:: EXTRAIT ::
Wu Huan, ou l’art de perpétuer la réputation familiale

LOUISE CADIEUX, en collaboration avec HU CHUNHUA

Wu Huan

Les milieux artistiques de Beijing ont qualifié la grande famille de Wu Huan de « l’une des familles les plus importantes du milieu culturel en Chine ». Dans un tel contexte, un artiste peut-il s’épanouir complètement quand il doit vivre dans l’ombre de la réputation éclatante des générations qui l’ont précédé? Ce peintre, calligraphe et écrivain semble nous prouver que cela est possible.

Les parents de Wu Huan

L’HOMME est sympathique et jovial. Comme il le dit lui-même : « J’aime plaisanter et faire rire. » C’est donc dans une atmosphère très détendue que s’est déroulée l’entrevue qu’il nous a accordée. Cependant, sous des apparences décontractées, cet artiste prend très au sérieux la tâche de bien faire connaître les hauts faits des deux générations précédentes de sa famille.

:: DONNÉES RECUEILLIES ::

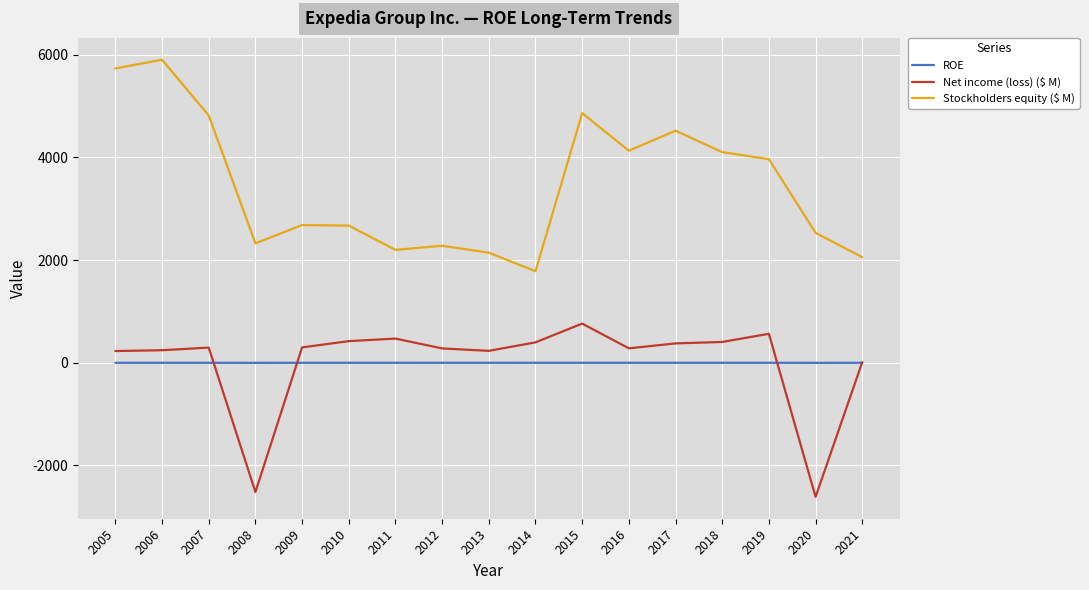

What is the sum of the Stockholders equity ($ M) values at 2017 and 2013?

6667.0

:: TRAVAIL DEMANDÉ ::
Recopiez le passage de l'extrait sur Wu Huan qui commence par « Les milieux artistiques » et s'arrête après « cela est possible. », en y substituant « Pékin » à « Beijing ».

:: RÉSULTAT OBTENU ::
Les milieux artistiques de Pékin ont qualifié la grande famille de Wu Huan de « l’une des familles les plus importantes du milieu culturel en Chine ». Dans un tel contexte, un artiste peut-il s’épanouir complètement quand il doit vivre dans l’ombre de la réputation éclatante des générations qui l’ont précédé? Ce peintre, calligraphe et écrivain semble nous prouver que cela est possible.